Look, in spite of all this, I did have a great time with Skull Island. It doesn’t pretend to be something it isn’t (unlike Jackson’s, which went too heavy with dramatic lethargy when it should have zinged with action-packed alacrity) and has some genuinely thrilling action sequences to keep you both shocked and awed. The production design, from costumes and visual effects, to landscape photography and a soundtrack filled with instantly iconic 70’s radio tunes, are first-rate, mixing green-screen and practical work in a blend that’s altogether seamless. Vogt-Roberts’ direction is designed purely around spectacle, offering angles and camerawork that afford the most bang-for-the-buck and giving Skull Island as dynamic a visual palette as is possible. The PG13-rated violence, echoing Spielberg’s Jurassic Park franchise in many ways, is visceral without being gory, with several characters’ deaths evoking some chuckles from the guys in my audience, and gasps from the women.

Skull Island is stuck with a gaggle of bland characters who have barely anything to do other than look off-screen socked and amazed. This limitation on a cast of seasoned pros is disappointing, in much the same way we were all annoyed with Roland Emmerich’s Godzilla for doing much the same thing.
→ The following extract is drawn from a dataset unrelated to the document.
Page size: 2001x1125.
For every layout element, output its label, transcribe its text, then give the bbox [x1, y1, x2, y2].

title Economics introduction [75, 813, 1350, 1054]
But unlike that Godzilla, Skull Island surges whenever Kong (or the cavalcade of other monsterous beasties) appears on the screen, enjoying the sonic bombast and visual spectacle modern cinema can muster with a sense of thrill and near-death escape. Comparisons between Skull Island and the original King Kong are to be ignored: they’re films from different eras. This Kong shakes, rattles and rolls your local multiplex auditorium with pulse-pounding fight sequences against a rock-infused soundtrack and a tone similar to Apocalypse Now, and while I lament the lack of human characters being less enthusiastic than planks of timber, Skull Island is magnificently overwrought as only the best monster films can be.